OUI, excellente analyse. Oui, il est urgent de traiter avec les touaregs, qui en l'occurrence sont incontournables. Question : Qui va traiter
avec eux ? Le gouvernement du Mali ?  Il est illégitime et d'autre part, il faut connaitre les problèmes ethniques qui existent en Afrique et au Mali particulierement dans cette
zone pour comprendre qu'espérer un accord est utopiste. Je dirais même, que les maliens sont tellement conscients de l'incapacité de leur gouvernement à mettre de l'ordre dans le pays que
beaucoup n'hésitent pas à demander que la France vienne recoloniser leur pauvre pays. Par ailleurs, les grosses compagnies qui déjà exploitent les richesses que renferme le sous sol de cette
zone, ainsi que celles qui sont attirées, risquent d'attiser bon nombre d'intérêts, donc de conflits. Qui vivra verra ! 

mika 29/01/2013 09:56


"...Intervenir, évidemment OUI " Regardez la vidéo !

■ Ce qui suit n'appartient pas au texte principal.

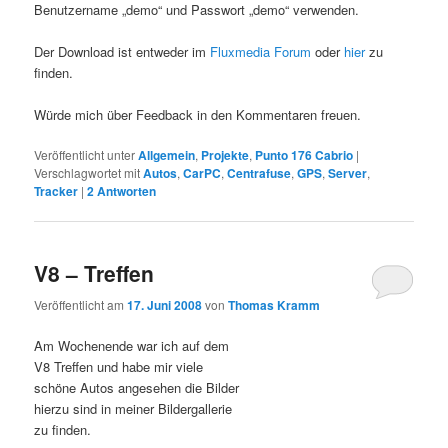
Benutzername „demo“ und Passwort „demo“ verwenden.
Der Download ist entweder im
Fluxmedia Forum
oder
hier
zu
finden.
Würde mich über Feedback in den Kommentaren freuen.
Veröffentlicht unter
Allgemein
,
Projekte
,
Punto 176 Cabrio
|
Verschlagwortet mit
Autos
,
CarPC
,
Centrafuse
,
GPS
,
Server
,
Tracker
|
2
Antworten
V8 – Treffen
Veröffentlicht am
17. Juni 2008
von
Thomas Kramm
Am Wochenende war ich auf dem
V8 Treffen und habe mir viele
schöne Autos angesehen die Bilder
hierzu sind in meiner Bildergallerie
zu finden.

http://www.youtube.com/watch?v=vM0oYiRUxuY

olivier 29/01/2013 09:27


Excellente analyse, avec cette remarque finale : rien ne pourra se faire sans les Touaregs. Ces derniers étant peu sensibles aux tendances radicales de l'islam, il est urgent de traiter avec eux
en leur accordant de larges privilèges et en les constituant en fer de lance de la police du désert. Les satellites, les drones et l'aviation de chasse ne suffisent pas dans ces régions. Il faut
des hommes au sol. Et le Touareg en connaît chaque caillou.